第五節 史學的多方面成就
2024-08-14 18:36:45
作者: 瞿林東著
《史記》、《漢書》是秦漢時期史學的最高成就,也是中國古代史學上的巍巍雙峰。其流澤所布,歷盡中國封建社會史學而未竭;其精華所在,直到今天仍有可資借鑑的價值。它們早已成為世界性的史學名著。
除《史》、《漢》以外,秦漢時期的史學還有其他許多方面的成就。其中比較重要的有:
——《呂氏春秋》和《淮南鴻烈》(《淮南子》)。[130]《漢書·藝文志》將其列於「雜家」,認為:「雜家者流,蓋出於議官。兼儒、墨,合名、法,知國體之有此,見王治之無不貫,此其所長也。」這說明它們討論的內容,表面看來駁雜,但其主旨卻很明確,即「國體」和「王治」。它們都是大一統歷史局面形成、發展中的精神產品。關於這兩部書的性質,劉知幾早有評論,認為它們「多以敘事為宗,舉而論之,抑亦史之雜也」[131]。在他看來,它們也是「史氏流別」之一。劉知幾的看法是對的,而從今天的眼光來看則尤其如此。
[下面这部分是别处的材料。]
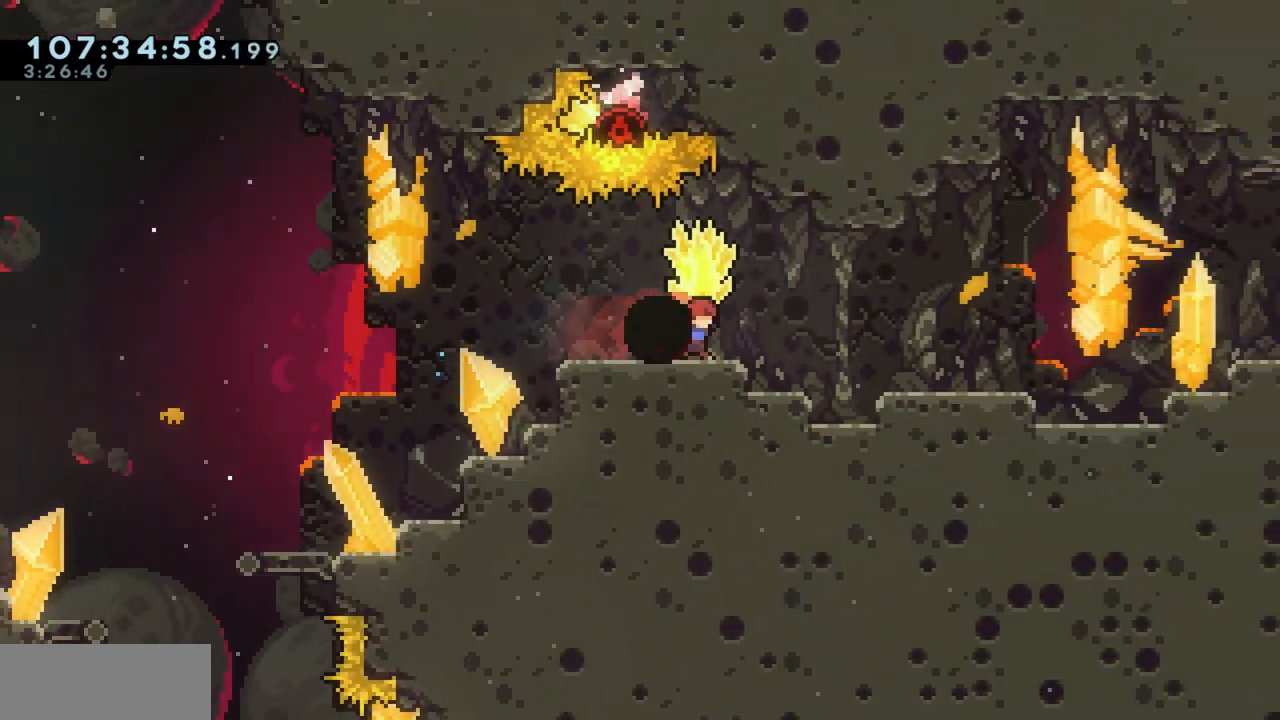
{"keys": ["a"], "events": [[83, "d", "up"], [133, "a", "down"], [217, "a", "up"], [417, "grab", "up"], [467, "a", "down"]]}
因為這兩部書匯集了從而也保存了極其豐富的古代歷史文化知識:神話傳說、舊史佚文、前人遺語,以及科學史和思想史上的珍貴資料。在這裡,歷史知識不是以系統表述的形式出現,而是作為社會運用的形式出現或歷史思想的形式出現。這是史學發展中的一個重要方面,先秦、秦漢的史學在這方面都各有成就。史家稱說呂不韋主持著《呂氏春秋》「以為備天地萬物古今之事」[132];而劉安向漢武帝「獻所作《內篇》[133]新出,上愛秘之」[134],「其書牢籠天地,博極古今,上自太公,下至商鞅」[135]等,皆不無道理。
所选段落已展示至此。